• ACTIVITY: Resume the announcement of the evening program on health disparities in cognitive aging, continuing after its final sentence.

“Health Disparities in Cognitive Aging: Perspectives on Memory Loss from Science & an Examination of Minority Cultures"

More than five million people today are living with Alzheimer’s disease, and as many as 16 million will have the disease in 2050. While symptoms are similar among all people, effects can differ based on racial, cultural or ethnic background.

Health Disparities in Cognitive Aging: Perspectives on Memory Loss from Science & an Examination of Minority Cultures” will take place from 7 to 9 p.m. April 3 in the auditorium at the J.C. Penney Building/Conference Center at the University of Missouri–St. Louis.

Dorothy Edwards, professor of kinesiology at the University of Wisconsin-Madison, will be the keynote speaker. Edwards uses neurological, neuropsychological, occupational performance and outcomes research methods to explore the effects of cognitive impairment and racial disparities in adults with stroke and Alzheimer’s disease. She will discuss disparities in cognitive aging occur, potential causes and how clinicians and researchers are working to bring about change.

• DATA TO EXAMINE:
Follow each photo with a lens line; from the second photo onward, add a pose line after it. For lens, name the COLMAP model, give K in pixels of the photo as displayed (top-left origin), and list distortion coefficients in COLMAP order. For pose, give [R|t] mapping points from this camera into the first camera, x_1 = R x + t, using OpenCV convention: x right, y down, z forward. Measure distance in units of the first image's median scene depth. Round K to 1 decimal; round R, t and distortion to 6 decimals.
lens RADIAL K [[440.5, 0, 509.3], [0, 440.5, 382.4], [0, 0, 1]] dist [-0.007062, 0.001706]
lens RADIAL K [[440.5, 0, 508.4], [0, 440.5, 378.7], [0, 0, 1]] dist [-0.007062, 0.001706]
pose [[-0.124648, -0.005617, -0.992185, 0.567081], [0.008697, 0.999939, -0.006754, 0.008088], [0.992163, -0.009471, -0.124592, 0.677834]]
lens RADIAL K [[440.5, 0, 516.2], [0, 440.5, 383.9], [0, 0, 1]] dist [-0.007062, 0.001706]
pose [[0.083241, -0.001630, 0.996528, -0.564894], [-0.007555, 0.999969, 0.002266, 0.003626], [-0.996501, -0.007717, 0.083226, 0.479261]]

• FINAL ANSWER:
Tom Meuser, director of the gerontology program at UMSL, will moderate a panel discussion after Edward’s speech.

Panelists will include:

  • Steve Jones, professor of cultural anthropology at Murray State University in Kentucky
  • Yakima Young‐Shields, assistant teaching professor of nursing at UMSL
  • B. Joy Snider, associate professor of neurology at Washington University School of Medicine

A reception will begin at 6 p.m. The discussion is the Hellen and Will Carpenter Series on Contemporary Issues in American Society, and is sponsored by the College of Arts and Sciences at UMSL. It is free and open to the public, but reservations are required.